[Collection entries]
▬▬▬

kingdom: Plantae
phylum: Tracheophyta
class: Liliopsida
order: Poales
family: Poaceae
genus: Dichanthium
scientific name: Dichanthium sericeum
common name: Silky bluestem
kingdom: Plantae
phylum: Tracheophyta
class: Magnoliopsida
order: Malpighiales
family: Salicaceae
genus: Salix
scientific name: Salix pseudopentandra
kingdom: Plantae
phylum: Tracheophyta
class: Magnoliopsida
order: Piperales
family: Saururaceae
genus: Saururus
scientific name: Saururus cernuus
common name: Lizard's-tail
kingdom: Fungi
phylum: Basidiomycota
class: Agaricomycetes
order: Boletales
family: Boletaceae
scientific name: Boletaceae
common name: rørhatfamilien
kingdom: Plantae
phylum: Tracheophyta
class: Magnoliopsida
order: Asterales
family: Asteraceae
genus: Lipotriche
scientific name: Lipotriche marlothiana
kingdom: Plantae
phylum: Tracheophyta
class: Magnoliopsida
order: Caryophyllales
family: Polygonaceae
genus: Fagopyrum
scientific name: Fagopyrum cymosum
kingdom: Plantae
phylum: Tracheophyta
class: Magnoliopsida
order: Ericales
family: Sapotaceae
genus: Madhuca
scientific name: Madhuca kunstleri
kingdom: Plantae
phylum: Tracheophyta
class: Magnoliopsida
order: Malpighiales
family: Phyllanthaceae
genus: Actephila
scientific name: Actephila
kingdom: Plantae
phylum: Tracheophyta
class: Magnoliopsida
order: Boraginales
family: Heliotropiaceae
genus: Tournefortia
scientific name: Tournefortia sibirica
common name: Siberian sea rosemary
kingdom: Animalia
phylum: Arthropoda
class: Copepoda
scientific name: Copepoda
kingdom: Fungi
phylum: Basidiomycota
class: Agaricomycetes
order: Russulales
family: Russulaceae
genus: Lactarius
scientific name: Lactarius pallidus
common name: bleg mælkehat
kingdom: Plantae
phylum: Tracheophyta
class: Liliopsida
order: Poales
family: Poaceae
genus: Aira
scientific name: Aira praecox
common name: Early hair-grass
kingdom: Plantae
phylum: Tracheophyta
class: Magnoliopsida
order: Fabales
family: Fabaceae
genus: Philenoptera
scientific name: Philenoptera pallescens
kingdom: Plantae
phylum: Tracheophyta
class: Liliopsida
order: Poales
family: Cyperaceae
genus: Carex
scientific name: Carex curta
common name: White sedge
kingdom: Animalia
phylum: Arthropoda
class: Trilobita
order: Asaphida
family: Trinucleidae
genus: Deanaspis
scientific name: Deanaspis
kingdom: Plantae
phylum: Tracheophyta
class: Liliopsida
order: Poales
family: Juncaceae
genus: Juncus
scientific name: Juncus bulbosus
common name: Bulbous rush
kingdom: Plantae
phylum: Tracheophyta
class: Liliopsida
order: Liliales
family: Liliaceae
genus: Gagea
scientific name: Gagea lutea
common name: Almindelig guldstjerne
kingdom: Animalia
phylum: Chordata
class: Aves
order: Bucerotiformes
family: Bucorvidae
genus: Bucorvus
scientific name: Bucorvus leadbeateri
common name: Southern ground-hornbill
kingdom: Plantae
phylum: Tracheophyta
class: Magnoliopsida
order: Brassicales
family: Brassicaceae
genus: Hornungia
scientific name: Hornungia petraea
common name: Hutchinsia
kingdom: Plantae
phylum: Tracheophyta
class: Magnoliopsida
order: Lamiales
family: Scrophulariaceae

▬▬▬

WHAT THIS TASK INVOLVES: Reproduce every line of the material above, word for word and in the same order.

COMPLETE RESPONSE:
kingdom: Plantae
phylum: Tracheophyta
class: Liliopsida
order: Poales
family: Poaceae
genus: Dichanthium
scientific name: Dichanthium sericeum
common name: Silky bluestem
kingdom: Plantae
phylum: Tracheophyta
class: Magnoliopsida
order: Malpighiales
family: Salicaceae
genus: Salix
scientific name: Salix pseudopentandra
kingdom: Plantae
phylum: Tracheophyta
class: Magnoliopsida
order: Piperales
family: Saururaceae
genus: Saururus
scientific name: Saururus cernuus
common name: Lizard's-tail
kingdom: Fungi
phylum: Basidiomycota
class: Agaricomycetes
order: Boletales
family: Boletaceae
scientific name: Boletaceae
common name: rørhatfamilien
kingdom: Plantae
phylum: Tracheophyta
class: Magnoliopsida
order: Asterales
family: Asteraceae
genus: Lipotriche
scientific name: Lipotriche marlothiana
kingdom: Plantae
phylum: Tracheophyta
class: Magnoliopsida
order: Caryophyllales
family: Polygonaceae
genus: Fagopyrum
scientific name: Fagopyrum cymosum
kingdom: Plantae
phylum: Tracheophyta
class: Magnoliopsida
order: Ericales
family: Sapotaceae
genus: Madhuca
scientific name: Madhuca kunstleri
kingdom: Plantae
phylum: Tracheophyta
class: Magnoliopsida
order: Malpighiales
family: Phyllanthaceae
genus: Actephila
scientific name: Actephila
kingdom: Plantae
phylum: Tracheophyta
class: Magnoliopsida
order: Boraginales
family: Heliotropiaceae
genus: Tournefortia
scientific name: Tournefortia sibirica
common name: Siberian sea rosemary
kingdom: Animalia
phylum: Arthropoda
class: Copepoda
scientific name: Copepoda
kingdom: Fungi
phylum: Basidiomycota
class: Agaricomycetes
order: Russulales
family: Russulaceae
genus: Lactarius
scientific name: Lactarius pallidus
common name: bleg mælkehat
kingdom: Plantae
phylum: Tracheophyta
class: Liliopsida
order: Poales
family: Poaceae
genus: Aira
scientific name: Aira praecox
common name: Early hair-grass
kingdom: Plantae
phylum: Tracheophyta
class: Magnoliopsida
order: Fabales
family: Fabaceae
genus: Philenoptera
scientific name: Philenoptera pallescens
kingdom: Plantae
phylum: Tracheophyta
class: Liliopsida
order: Poales
family: Cyperaceae
genus: Carex
scientific name: Carex curta
common name: White sedge
kingdom: Animalia
phylum: Arthropoda
class: Trilobita
order: Asaphida
family: Trinucleidae
genus: Deanaspis
scientific name: Deanaspis
kingdom: Plantae
phylum: Tracheophyta
class: Liliopsida
order: Poales
family: Juncaceae
genus: Juncus
scientific name: Juncus bulbosus
common name: Bulbous rush
kingdom: Plantae
phylum: Tracheophyta
class: Liliopsida
order: Liliales
family: Liliaceae
genus: Gagea
scientific name: Gagea lutea
common name: Almindelig guldstjerne
kingdom: Animalia
phylum: Chordata
class: Aves
order: Bucerotiformes
family: Bucorvidae
genus: Bucorvus
scientific name: Bucorvus leadbeateri
common name: Southern ground-hornbill
kingdom: Plantae
phylum: Tracheophyta
class: Magnoliopsida
order: Brassicales
family: Brassicaceae
genus: Hornungia
scientific name: Hornungia petraea
common name: Hutchinsia
kingdom: Plantae
phylum: Tracheophyta
class: Magnoliopsida
order: Lamiales
family: Scrophulariaceae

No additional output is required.